Hi @jmb. I'm looking at your nested analyses results a little more carefully. One red flag that I'm noticing is that you don't have that many samples (24 samples is quite small). At least, this is small with respect to the number of covariates ( which are 16 covariates). It's possible that the reason why the R^2 is so high is because there are almost as many covariates as points, and you are overfitting close to a perfect fit. The rule of thumb in regression analysis is to have the number of covariates < 10% of the samples. So if you have 100 samples, you should have 10 covariates.

So I'm not sure if you could even do nested analyses in this particular case. I'd only stick with trying to test only 1 covariate, because your dataset too small to allow for more complex analyses.

Concerning the MSE question, the MSE in the top table is only used to validate the effect size of a given covariate.
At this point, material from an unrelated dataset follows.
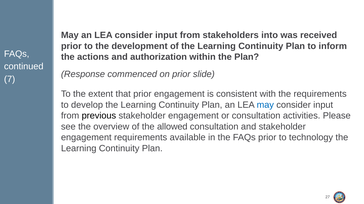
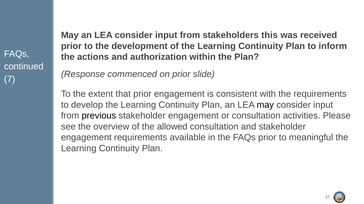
into: into -> this
may at (265, 105) colour: blue -> black
technology: technology -> meaningful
This is done by removing the covariate from the model, fitting the reduced model on the dataset, and seeing how different the reduced model error is compared to the full model error.

jmb · January 15, 2018, 6:00pm

Hi,

Thanks for getting back to me. What was really confusing me is why there would be so many covariates in the model in the first place, given the nested design. Moreover, some of the covariates are for factor combinations that do not exist (as an example if you look at individual A2, it is being crossed with species when it should be nested within only one of the species). I've done a little more research and tinkering and I think the problem may have been with how individuals were coded within the metadata file. In my case I had every individual with a unique id. If, however, I recycle ids across the species (i.e. species A has individuals 1-5 and species B has individuals 1-5) it seems to work more as expected (see attached file: Gniess_lower_summary_nested2_indivrecode.qzv). But, this raises another issue, which is whether it would be treating the nested factor as a random effect (as it should)? If it does, great, but I'm thinking probably not since I see you have a separate command for running mixed models. Is this what is being run behind the scenes when you run the lme regression?: statsmodels.regression.mixed_linear_model.MixedLM.from_formula - statsmodels 0.15.0 (+594)
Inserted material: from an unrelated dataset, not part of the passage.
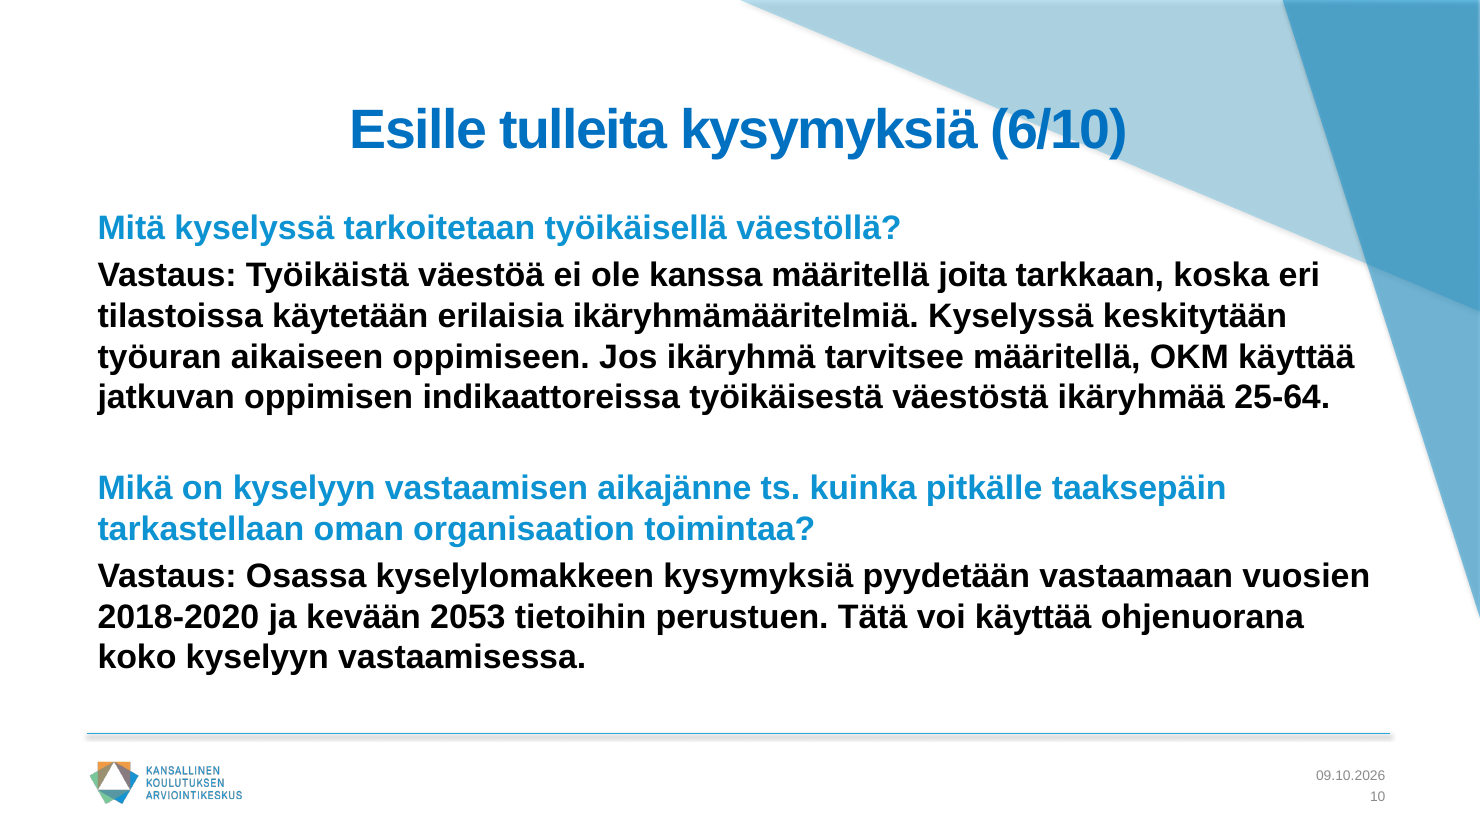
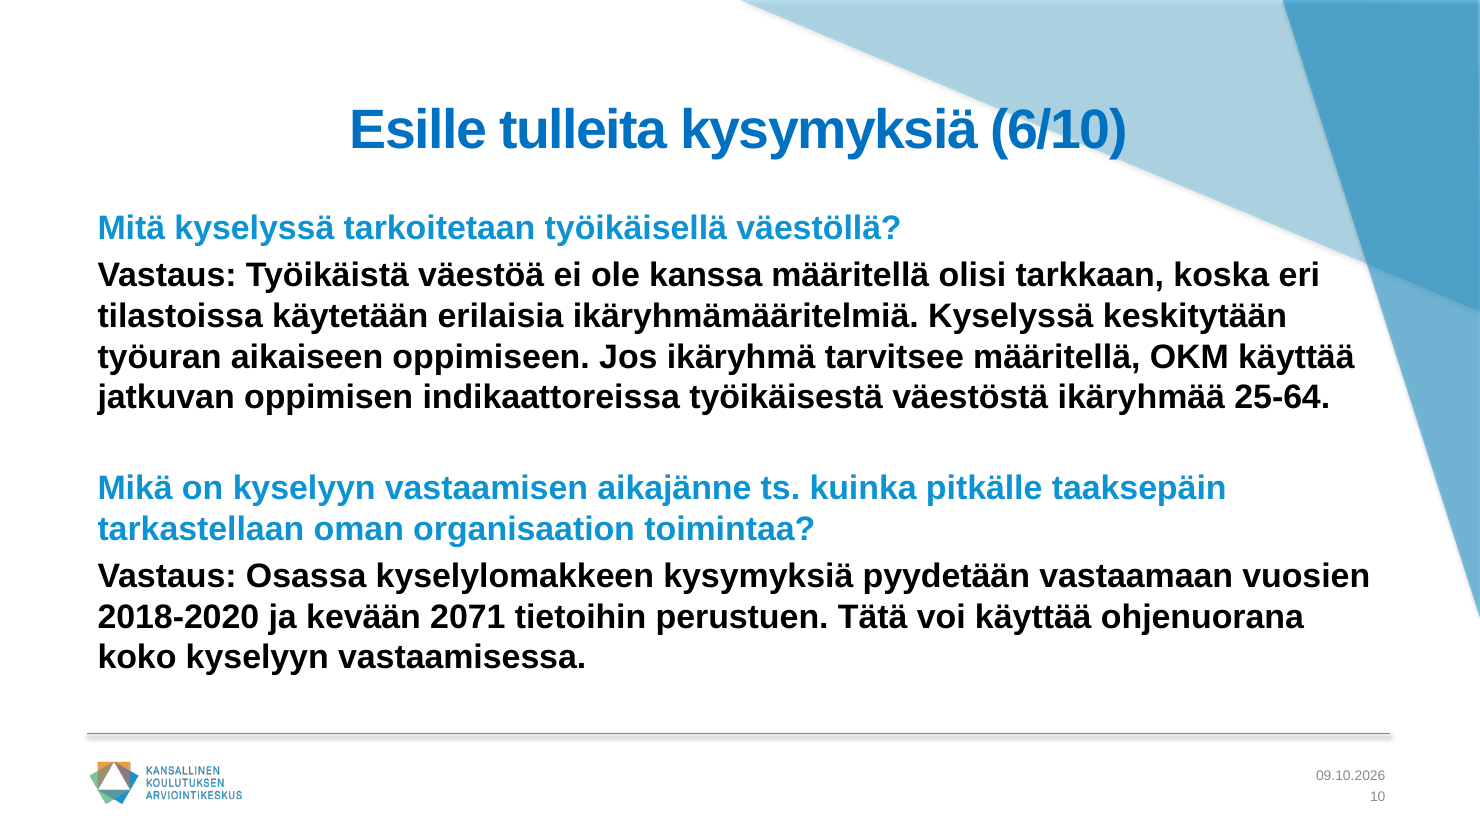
joita: joita -> olisi
2053: 2053 -> 2071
If so, it looks like it should be possible to run a model with nested random effects, but it would require being able to calculate and provide the variance components (vc_formula) and variance structure (re_formula). The first example at the bottom of the page referenced above would be representative of the analysis I am trying to accomplish. In my case, "species" would be equivalent to "school (the grouping factor)" and "individual" would be equivalent to "classroom." Would something like this be possible with the Gneiss plugin? From what I can tell you can pass a grouping factor, but I don't see options to set the variance components or structure. Please let me know if you think there is a way to do this. I am assuming that this information might be helpful to others as well since I would expect nested random effects models would be pretty common, but if this is becoming too specific to my situation to be useful for others let me know--I know you are super busy!! Thanks, I appreciate they great support on this forum.Gniess_lower_summary_nested2_indivrecode.qzv (1.4 MB)

mortonjt · January 16, 2018, 6:01am

Hi @jmb, currently the option to specify variance components within linear mixed effects models does not exist (mainly because we haven't had a use case for it before).
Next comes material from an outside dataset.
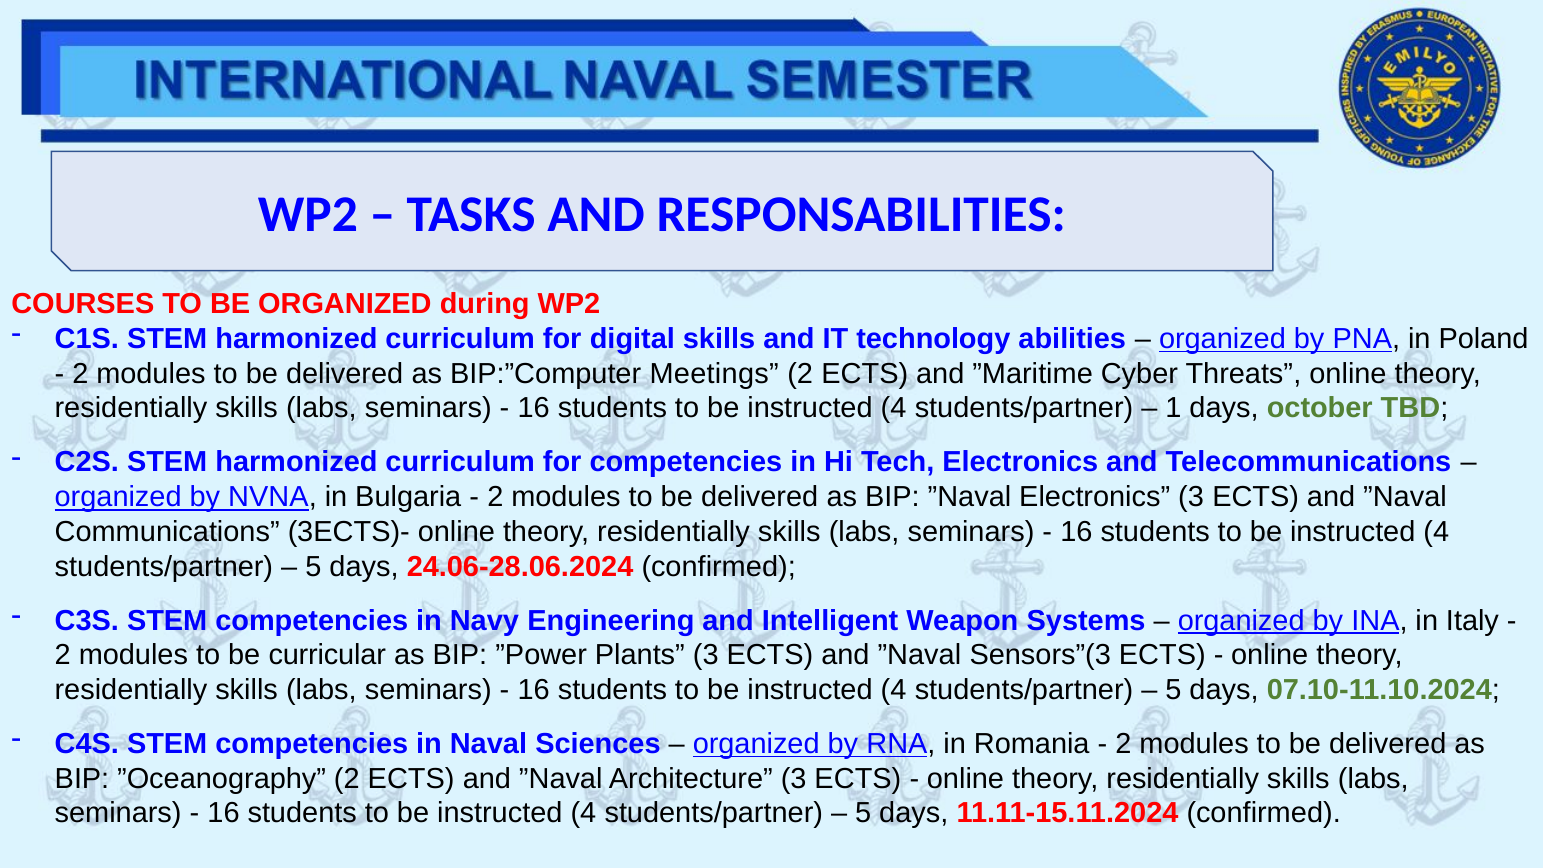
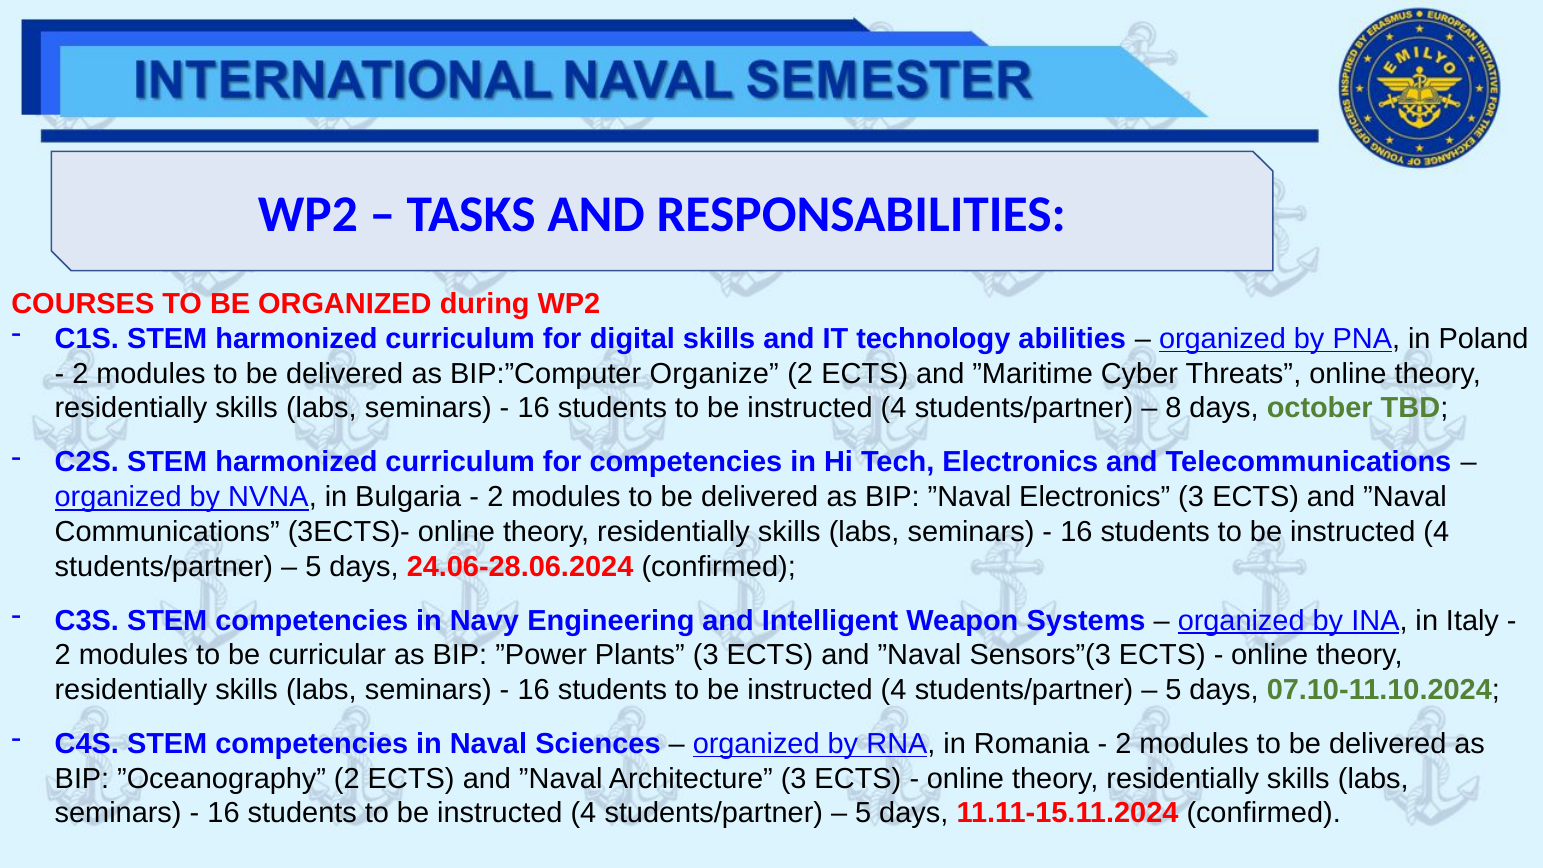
Meetings: Meetings -> Organize
1: 1 -> 8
But you can definitely get started on this without the official gneiss commands. It'll boil down to unpacking the balances, and running the MixedLM model on each balance (this is essentially what is going on within Gneiss underneath the hood). This will allow you to specify the vcf_formula for each equation.

jmb · January 17, 2018, 9:25pm

Thanks for the suggestion! For anyone interested I ended up just exporting the balances as suggested and analyzing the data using lme4/lmeTest packages in R and everything worked well.

system · February 18, 2018, 3:35am

This topic was automatically closed 31 days after the last reply. New replies are no longer allowed.